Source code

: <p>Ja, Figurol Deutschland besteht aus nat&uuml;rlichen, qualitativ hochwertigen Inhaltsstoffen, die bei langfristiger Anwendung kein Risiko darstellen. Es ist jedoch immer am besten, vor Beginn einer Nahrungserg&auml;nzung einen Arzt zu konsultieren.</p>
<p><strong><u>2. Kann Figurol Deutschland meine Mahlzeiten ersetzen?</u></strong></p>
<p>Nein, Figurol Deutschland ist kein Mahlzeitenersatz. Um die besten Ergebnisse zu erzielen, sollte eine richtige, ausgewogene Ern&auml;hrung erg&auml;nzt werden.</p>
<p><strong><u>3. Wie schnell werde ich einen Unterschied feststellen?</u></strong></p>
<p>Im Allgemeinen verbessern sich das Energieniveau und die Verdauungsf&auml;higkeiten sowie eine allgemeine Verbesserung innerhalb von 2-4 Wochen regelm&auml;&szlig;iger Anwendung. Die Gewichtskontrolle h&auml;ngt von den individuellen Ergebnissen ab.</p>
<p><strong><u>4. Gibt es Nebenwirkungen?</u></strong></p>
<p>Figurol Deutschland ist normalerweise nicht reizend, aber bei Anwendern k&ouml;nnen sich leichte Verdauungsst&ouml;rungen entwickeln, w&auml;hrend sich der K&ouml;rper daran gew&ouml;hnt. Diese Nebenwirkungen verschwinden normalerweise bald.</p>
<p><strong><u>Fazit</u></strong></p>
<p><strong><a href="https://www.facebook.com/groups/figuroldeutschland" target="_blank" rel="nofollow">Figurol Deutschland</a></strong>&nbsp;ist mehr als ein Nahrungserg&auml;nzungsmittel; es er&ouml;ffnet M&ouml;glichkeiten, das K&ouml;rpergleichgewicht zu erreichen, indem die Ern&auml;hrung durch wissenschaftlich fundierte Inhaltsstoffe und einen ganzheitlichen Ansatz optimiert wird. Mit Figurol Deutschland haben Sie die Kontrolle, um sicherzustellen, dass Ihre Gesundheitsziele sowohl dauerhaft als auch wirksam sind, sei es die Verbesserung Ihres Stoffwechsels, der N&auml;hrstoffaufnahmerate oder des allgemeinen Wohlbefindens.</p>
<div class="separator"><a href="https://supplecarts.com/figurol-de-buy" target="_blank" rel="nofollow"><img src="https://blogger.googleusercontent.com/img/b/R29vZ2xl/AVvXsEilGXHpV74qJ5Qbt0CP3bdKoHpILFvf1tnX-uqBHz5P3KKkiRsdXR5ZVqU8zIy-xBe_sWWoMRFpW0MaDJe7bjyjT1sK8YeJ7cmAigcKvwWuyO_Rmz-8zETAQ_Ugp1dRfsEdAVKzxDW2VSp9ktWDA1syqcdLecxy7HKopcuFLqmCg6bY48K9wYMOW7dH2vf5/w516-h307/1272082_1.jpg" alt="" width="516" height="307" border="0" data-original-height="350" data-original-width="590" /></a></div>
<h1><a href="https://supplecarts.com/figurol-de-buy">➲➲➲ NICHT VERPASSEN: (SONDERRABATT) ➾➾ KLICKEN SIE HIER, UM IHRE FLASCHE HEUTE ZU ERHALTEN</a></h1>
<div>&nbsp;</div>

- **Exercise details**: Go through the material above and output exactly the lines from the one containing "<p>Figurol Deutschland ist" through the one containing "<p><strong><u>Fazit</u></strong></p>".

- **Exercise response**:
<p>Figurol Deutschland ist normalerweise nicht reizend, aber bei Anwendern k&ouml;nnen sich leichte Verdauungsst&ouml;rungen entwickeln, w&auml;hrend sich der K&ouml;rper daran gew&ouml;hnt. Diese Nebenwirkungen verschwinden normalerweise bald.</p>
<p><strong><u>Fazit</u></strong></p>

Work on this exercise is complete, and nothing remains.